NEW YORK: A new particle-smashing experiment has 
uncovered surprising evidence that nature treats 
matter and antimatter differently.

The findings, detailed today in the U.K. journal 
Nature, suggests that a complete solution to the 
mystery of why the observable universe is 
dominated by matter, and not antimatter, may have 
to await the discovery of novel particles or the invention of new physics.

Antimatter is the weird twin of matter. For every 
particle of normal matter, there is a particle of 
equal mass but opposite electric charge. When a 
normal particle and an anti-particle collide, 
they annihilate one another in an explosion of pure energy.

Weird twin

According to the standard model of physics, 
matter and antimatter were created in equal 
quantities shortly after the Big Bang. The two 
types of particles should have thus cancelled 
each other out and the universe should be permeated by energy.

But as our existence attests, that did not 
happen. Experiments suggests the universe today 
is composed of about 75 per cent dark energy, 20 
per cent dark matter, and five per cent 
matter/antimatter, with the overwhelming bulk of 
the latter consisting of normal matter.

A major mystery of modern physics is why normal 
matter particles are the building blocks of the 
observable universe. Why are we not made of 
antimatter? Or pure energy? Scientists speculate 
that a tiny imbalance in the early universe 
allowed a small fraction of normal matter – one 
particle for every one billion – to avoid 
annihilation and survive to form stars, planets, and humans.

In recent years, experts have attempted to 
artificially recreate this primaeval imbalance 
using high-energy particle smashers. In this 
latest study, a consortium of international 
researchers called the Belle collaboration, led 
by Paoti Chang at the National Taiwan University 
in Taipei, used the high-energy KEK-B accelerator 
in Japan to collide electrons and their antimatter counterpart, positrons.

When these two particles smash together, they 
create a burst of pure energy which quickly 
materialises into particles called 'B mesons'. 
The experiment created four different types of B 
mesons: neutral B mesons; the antimatter 
counterpart of neutral B mesons, sometimes called 
anti-Bs; positive B mesons; and the antimatter 
counterpart of positive B mesons, called negative B mesons.

Twice the asymmetry

A study in 2004 showed that neutral B mesons 
break down, or "decay," into other subatomic particles faster than anti-Bs.

Scientists had previously assumed that the 
differences in makeup between different B mesons 
were minor. This led them to predict that 
positive B mesons should decay at the same rate 
as neutral B mesons (since both are normal matter 
particles), and that negative B mesons should 
decay at the same rate as anti-Bs (both are antimatter particles).

The new study reveals this isn't true. The team 
found that neutral B mesons decayed faster than 
anti-Bs, but positive B mesons decayed slower than their antiparticles.
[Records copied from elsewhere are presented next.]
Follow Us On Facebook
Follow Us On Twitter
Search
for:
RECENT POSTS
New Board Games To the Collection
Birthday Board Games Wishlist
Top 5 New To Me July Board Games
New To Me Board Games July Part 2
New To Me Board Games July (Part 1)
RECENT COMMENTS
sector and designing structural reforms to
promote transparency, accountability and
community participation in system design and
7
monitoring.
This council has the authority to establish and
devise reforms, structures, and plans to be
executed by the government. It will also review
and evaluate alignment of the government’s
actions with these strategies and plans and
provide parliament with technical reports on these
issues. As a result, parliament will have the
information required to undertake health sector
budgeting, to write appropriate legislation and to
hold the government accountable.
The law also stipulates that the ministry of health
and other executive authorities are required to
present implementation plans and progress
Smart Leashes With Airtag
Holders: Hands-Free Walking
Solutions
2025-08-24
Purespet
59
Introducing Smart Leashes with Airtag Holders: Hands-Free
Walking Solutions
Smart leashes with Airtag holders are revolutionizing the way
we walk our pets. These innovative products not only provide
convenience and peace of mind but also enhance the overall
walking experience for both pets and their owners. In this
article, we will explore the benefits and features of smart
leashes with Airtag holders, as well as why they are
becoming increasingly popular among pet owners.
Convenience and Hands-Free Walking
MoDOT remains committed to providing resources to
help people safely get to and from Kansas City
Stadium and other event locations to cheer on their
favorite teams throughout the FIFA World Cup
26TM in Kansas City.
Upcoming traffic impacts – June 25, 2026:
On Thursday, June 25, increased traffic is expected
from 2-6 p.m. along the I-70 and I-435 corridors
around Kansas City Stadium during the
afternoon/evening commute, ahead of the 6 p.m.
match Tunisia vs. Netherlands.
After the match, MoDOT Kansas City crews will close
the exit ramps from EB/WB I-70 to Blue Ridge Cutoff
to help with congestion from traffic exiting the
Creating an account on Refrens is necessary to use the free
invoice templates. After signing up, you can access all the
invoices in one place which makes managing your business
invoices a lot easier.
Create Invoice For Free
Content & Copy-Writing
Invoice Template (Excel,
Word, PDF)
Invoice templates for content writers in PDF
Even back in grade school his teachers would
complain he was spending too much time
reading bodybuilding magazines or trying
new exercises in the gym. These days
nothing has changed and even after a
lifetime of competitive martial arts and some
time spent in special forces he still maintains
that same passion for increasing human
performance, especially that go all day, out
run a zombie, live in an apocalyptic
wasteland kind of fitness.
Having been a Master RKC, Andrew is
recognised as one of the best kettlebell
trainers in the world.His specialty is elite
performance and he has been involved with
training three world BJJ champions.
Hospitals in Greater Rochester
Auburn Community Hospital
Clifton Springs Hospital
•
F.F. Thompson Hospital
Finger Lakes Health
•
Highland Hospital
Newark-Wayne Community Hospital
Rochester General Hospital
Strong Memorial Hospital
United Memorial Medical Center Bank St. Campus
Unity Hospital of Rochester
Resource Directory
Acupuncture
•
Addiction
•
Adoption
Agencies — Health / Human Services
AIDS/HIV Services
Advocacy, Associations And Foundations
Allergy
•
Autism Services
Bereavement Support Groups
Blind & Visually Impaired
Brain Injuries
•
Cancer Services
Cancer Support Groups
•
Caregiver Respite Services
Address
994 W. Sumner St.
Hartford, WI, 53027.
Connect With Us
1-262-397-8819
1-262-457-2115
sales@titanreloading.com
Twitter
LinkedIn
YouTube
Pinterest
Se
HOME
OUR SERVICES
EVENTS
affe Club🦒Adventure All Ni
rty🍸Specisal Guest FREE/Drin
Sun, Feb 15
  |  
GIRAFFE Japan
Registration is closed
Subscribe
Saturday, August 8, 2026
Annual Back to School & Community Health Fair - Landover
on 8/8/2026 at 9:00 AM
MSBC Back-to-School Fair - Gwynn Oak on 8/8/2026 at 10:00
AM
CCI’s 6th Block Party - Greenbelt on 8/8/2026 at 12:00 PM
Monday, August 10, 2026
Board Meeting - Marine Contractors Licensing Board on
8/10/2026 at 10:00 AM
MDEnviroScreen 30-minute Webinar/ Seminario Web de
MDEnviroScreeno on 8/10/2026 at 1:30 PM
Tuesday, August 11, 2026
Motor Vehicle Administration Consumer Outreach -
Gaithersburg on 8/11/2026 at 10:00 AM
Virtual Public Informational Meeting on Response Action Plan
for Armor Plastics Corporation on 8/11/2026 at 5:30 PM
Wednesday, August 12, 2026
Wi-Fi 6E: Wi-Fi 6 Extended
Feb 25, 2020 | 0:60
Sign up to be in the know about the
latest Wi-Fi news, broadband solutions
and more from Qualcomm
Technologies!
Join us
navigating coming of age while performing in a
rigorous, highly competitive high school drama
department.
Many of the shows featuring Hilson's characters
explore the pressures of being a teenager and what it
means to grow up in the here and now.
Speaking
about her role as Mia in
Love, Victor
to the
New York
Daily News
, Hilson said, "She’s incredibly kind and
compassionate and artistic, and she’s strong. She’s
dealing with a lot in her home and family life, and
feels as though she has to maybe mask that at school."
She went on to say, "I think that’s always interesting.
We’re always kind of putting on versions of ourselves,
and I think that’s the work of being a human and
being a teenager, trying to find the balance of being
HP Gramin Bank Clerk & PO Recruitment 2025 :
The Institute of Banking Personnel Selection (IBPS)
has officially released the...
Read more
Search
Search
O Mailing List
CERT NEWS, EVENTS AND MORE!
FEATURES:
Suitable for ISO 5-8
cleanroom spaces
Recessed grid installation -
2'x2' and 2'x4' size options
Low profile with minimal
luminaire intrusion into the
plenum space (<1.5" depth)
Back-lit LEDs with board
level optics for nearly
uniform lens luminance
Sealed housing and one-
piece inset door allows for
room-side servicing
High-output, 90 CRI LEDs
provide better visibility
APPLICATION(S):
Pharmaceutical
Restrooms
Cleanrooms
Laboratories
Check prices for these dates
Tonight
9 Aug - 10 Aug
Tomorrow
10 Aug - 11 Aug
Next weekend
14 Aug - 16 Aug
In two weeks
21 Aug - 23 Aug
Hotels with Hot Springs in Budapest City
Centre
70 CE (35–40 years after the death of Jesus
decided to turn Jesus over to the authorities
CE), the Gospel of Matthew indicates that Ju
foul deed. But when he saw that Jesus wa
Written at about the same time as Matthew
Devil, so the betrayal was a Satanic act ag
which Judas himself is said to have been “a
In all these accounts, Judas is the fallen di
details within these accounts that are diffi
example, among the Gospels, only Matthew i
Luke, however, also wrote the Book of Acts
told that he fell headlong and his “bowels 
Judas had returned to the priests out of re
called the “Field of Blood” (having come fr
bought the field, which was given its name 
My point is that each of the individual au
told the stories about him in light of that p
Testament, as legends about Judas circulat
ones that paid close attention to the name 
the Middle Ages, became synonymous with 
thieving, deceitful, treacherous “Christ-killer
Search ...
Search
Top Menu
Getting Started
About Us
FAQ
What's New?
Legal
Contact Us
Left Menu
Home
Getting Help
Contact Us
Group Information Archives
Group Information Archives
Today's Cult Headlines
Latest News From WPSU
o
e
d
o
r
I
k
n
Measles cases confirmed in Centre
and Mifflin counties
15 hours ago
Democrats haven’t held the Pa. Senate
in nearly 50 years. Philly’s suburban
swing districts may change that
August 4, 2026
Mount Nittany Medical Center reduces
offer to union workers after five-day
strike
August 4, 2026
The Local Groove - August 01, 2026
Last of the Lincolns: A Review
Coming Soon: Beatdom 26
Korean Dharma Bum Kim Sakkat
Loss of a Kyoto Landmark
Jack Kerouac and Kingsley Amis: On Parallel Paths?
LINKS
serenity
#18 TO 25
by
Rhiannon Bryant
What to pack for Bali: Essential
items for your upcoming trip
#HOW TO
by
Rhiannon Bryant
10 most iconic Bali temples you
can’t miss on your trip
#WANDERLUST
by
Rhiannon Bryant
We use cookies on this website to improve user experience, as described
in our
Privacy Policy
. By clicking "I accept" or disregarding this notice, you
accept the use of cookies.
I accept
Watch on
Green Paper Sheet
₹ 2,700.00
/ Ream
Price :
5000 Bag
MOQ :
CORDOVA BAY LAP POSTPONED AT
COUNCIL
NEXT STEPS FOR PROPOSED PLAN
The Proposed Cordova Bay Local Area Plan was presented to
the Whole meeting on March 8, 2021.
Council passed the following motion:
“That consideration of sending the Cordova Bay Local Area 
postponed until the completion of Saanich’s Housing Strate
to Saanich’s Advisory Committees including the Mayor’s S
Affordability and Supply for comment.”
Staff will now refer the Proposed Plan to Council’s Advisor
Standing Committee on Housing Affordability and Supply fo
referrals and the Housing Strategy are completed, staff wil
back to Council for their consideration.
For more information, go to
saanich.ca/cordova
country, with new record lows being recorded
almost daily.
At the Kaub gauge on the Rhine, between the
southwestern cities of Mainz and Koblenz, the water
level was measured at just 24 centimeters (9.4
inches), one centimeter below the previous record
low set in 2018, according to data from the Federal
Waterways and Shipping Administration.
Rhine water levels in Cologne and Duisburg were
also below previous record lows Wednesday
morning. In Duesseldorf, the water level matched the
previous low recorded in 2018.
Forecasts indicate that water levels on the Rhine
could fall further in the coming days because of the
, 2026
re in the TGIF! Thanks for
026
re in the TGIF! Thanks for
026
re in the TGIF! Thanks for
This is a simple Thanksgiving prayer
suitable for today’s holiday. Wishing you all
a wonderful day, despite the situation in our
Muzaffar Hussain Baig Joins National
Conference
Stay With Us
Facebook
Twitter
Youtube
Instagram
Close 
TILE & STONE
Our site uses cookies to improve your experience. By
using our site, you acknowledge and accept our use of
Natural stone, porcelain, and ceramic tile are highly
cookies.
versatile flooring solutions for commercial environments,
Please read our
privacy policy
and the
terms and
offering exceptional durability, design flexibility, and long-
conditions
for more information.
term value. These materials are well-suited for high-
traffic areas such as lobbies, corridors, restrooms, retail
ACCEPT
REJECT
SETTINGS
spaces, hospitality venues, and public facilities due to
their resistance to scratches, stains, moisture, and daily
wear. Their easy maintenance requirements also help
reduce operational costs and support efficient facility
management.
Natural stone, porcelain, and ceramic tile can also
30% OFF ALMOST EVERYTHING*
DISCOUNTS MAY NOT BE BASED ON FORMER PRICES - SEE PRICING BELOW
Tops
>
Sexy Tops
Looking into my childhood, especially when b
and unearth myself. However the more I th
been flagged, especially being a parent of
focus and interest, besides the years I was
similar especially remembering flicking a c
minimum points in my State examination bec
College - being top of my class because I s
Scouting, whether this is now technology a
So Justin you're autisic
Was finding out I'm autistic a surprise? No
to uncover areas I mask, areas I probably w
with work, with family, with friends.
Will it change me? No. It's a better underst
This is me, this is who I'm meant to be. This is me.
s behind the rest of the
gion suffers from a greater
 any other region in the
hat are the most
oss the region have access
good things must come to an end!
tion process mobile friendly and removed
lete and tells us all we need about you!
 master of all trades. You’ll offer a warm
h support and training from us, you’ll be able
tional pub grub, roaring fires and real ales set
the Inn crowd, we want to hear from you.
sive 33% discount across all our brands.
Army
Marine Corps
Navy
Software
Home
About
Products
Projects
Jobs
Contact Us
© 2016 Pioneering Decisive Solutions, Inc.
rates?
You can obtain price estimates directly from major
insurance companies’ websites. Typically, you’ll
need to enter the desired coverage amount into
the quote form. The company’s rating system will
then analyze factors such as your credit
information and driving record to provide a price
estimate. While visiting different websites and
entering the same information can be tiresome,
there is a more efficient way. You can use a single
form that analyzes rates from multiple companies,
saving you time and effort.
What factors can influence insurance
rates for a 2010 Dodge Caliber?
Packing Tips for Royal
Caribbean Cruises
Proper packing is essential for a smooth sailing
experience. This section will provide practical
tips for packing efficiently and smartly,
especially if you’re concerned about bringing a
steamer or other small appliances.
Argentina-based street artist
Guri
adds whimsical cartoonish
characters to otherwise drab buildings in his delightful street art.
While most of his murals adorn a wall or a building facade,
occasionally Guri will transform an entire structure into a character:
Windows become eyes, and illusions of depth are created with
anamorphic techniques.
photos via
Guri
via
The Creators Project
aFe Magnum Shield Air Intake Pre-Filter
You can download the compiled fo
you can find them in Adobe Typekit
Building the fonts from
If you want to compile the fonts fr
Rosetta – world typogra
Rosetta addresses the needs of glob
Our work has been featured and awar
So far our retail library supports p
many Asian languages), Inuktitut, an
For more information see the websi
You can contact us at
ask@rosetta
"It's not just that there's a 
particle-antiparticle asymmetry. It's that there 
are two particle-antiparticle asymmetries that 
are different from one another," commented 
Michael Peskin, a theorist at Stanford University 
in California, U.S. who was not involved in the 
study. "That's the thing that tips you off 
there's something new that's going on."

The new results are similar to unpublished data 
recently gathered by another international team 
working at the Stanford Linear Accelerator Centre 
called BaBar, of which Peskin is a member.

Considered together, the teams' findings can't 
easily be explained by the standard model of 
physics, and could "hint of an entirely new 
mechanism for particle-antiparticle asymmetry," Peskin said.

http://belle.kek.jp/